**WORK TO BE COMPLETED:** Each line from the one containing "Instruction: Build a" through the final line of the data below must be repeated exactly.

Data excerpts

.....

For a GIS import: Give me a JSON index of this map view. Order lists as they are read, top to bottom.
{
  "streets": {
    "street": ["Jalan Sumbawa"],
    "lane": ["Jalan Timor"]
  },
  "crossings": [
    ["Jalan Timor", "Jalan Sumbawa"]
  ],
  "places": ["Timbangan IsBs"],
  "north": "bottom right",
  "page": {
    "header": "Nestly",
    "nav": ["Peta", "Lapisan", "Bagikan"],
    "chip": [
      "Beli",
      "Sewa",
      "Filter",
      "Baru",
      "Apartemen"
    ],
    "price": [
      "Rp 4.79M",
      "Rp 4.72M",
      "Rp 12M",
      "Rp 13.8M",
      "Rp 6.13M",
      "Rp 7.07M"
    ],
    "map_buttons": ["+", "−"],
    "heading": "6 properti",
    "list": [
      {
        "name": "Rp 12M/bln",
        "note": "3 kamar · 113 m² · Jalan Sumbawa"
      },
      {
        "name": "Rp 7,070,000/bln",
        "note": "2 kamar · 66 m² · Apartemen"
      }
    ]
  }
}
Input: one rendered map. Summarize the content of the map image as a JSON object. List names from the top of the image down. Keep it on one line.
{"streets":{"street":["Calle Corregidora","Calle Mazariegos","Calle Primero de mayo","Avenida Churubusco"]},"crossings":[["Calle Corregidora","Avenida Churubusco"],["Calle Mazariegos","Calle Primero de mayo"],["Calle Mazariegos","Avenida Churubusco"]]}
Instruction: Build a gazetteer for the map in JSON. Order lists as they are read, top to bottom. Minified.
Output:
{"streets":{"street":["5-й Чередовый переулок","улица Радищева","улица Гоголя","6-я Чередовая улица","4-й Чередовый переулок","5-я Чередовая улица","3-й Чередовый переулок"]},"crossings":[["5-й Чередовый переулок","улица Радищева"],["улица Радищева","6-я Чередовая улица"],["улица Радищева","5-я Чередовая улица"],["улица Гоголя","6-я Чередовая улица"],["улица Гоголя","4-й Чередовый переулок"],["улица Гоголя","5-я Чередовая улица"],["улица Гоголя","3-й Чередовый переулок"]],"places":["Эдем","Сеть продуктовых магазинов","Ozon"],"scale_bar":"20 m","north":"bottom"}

.....

**ANSWER TO THE PROBLEM:**
Instruction: Build a gazetteer for the map in JSON. Order lists as they are read, top to bottom. Minified.
Output:
{"streets":{"street":["5-й Чередовый переулок","улица Радищева","улица Гоголя","6-я Чередовая улица","4-й Чередовый переулок","5-я Чередовая улица","3-й Чередовый переулок"]},"crossings":[["5-й Чередовый переулок","улица Радищева"],["улица Радищева","6-я Чередовая улица"],["улица Радищева","5-я Чередовая улица"],["улица Гоголя","6-я Чередовая улица"],["улица Гоголя","4-й Чередовый переулок"],["улица Гоголя","5-я Чередовая улица"],["улица Гоголя","3-й Чередовый переулок"]],"places":["Эдем","Сеть продуктовых магазинов","Ozon"],"scale_bar":"20 m","north":"bottom"}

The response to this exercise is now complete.